FTCによるブログの規制は従来のメディアより厳しいものに、その中身を読む
メーカーから無償で提供された製品のレビューをブログに書いたら、無償で提供されたことを読者に明示しないと罰せられる。このようなブログに対する新しい規制を米連邦取引委員会(FTC)が始めると報道されています。
- FTC、製品レビュー・ブログや有名人の推薦広告に規制を導入 : トレンド - Computerworld.jp
- メーカーからの金品贈与:FTC、ブロガーによる製品レビューに情報開示を義務付けへ - ITmedia エンタープライズ
- FTC、ブロガーによる製品レビュー記事などへの規制を発表:ニュース - CNET Japan
報道された内容では、ブログやブロガーに対する規制にフォーカスが当たっていますが、FTCが公開した改訂版の「Guides Concerning the Use of Endorsements and Testimonials in Advertising」(広告中の推奨と証言に関する指針)は、例えば有名人が「この商品は私も愛用していておすすめですよ」と発言する際に、その商品を提供している企業との関係を明示しなければならない、といった、いわゆるエンドースメント(推奨)一般についての規制をまとめたもので、テレビやラジオ、雑誌や新聞、それにクチコミなどに関してもカバーするものです。
この規制の例として最初に載っているのは、映画評論家の発言を引用して広告に掲載するケース。これは推奨に該当し、引用の際には元となる発言内容をゆがめるようなことをしてはいけない、とあります(255.0 Example 1)。
また、タレントが家庭用フィットネス機器をインフォマーシャル番組内で操作しながら「効果がありますね」とか「使いやすいですよ」といった発言をする際には、消費者はそれをタレントの意見として受け取る可能性があるため、たとえそれが台本に決められたセリフだったとしてもタレントはそのフィットネス機器を使ったことがなければならない、とあります(255.0 Example 6)。
今回の改訂でここにブログやブロガーが追加されたということは、ブログやブロガーが商業メディアや有名人たちと同様の影響力を持ち始め、それが無視できなくなったとも考えられます。ある意味ではブログにとっての1つの転換点としての出来事です。

● 課題 1: 下の一覧の各行を、「chart」を「graph」に置き換えて書き直してください。それ以外は変えず、画像は省くこと。

データセットの項目:
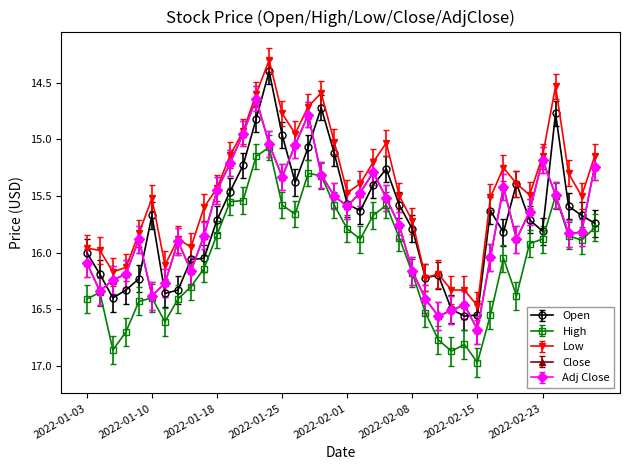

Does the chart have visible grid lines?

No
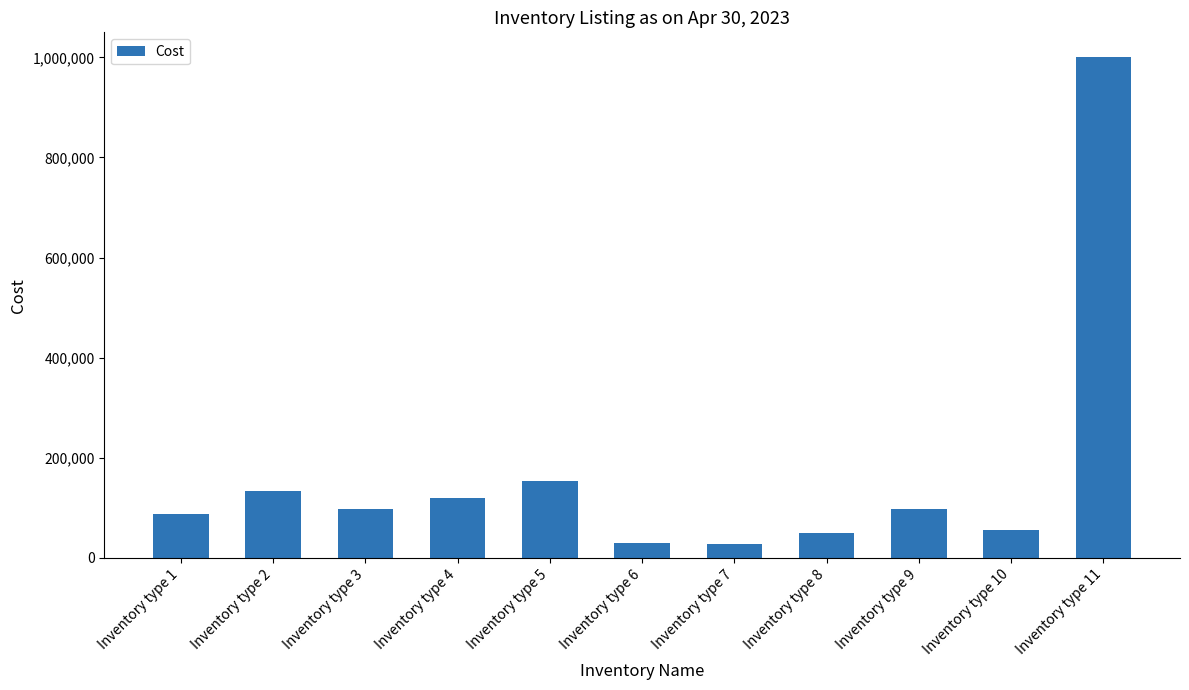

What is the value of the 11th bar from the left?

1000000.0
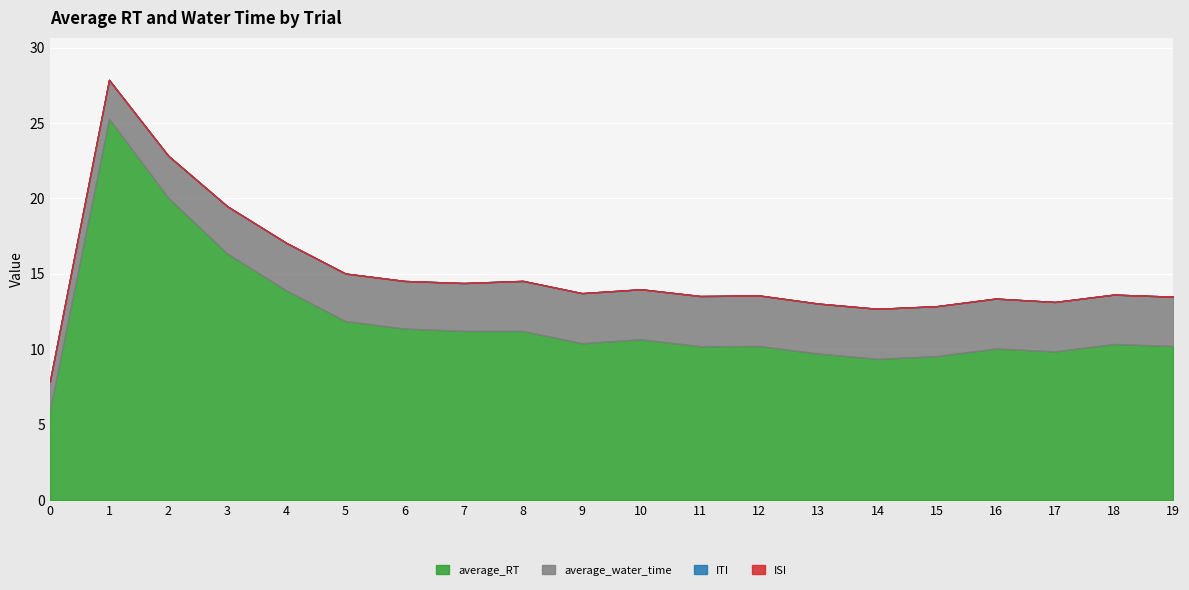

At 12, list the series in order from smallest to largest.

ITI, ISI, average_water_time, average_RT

● 課題 2:
FTCの規制についての文章をもとに、次の問いに答えること。
(a) 改訂版の指針がブログ以外にカバーする媒体として挙げられているものは何か。
(b) 規制の例として最初に載っているのはどのようなケースか。
(c) 家庭用フィットネス機器の例で、タレントに求められていることは何か。

● 解答 1:
Does the graph have visible grid lines?

No

What is the value of the 11th bar from the left?

1000000.0

At 12, list the series in order from smallest to largest.

ITI, ISI, average_water_time, average_RT

● 解答 2:
(a) テレビ、ラジオ、雑誌、新聞、クチコミ
(b) 映画評論家の発言を引用して広告に掲載するケース
(c) そのフィットネス機器を使ったことがなければならない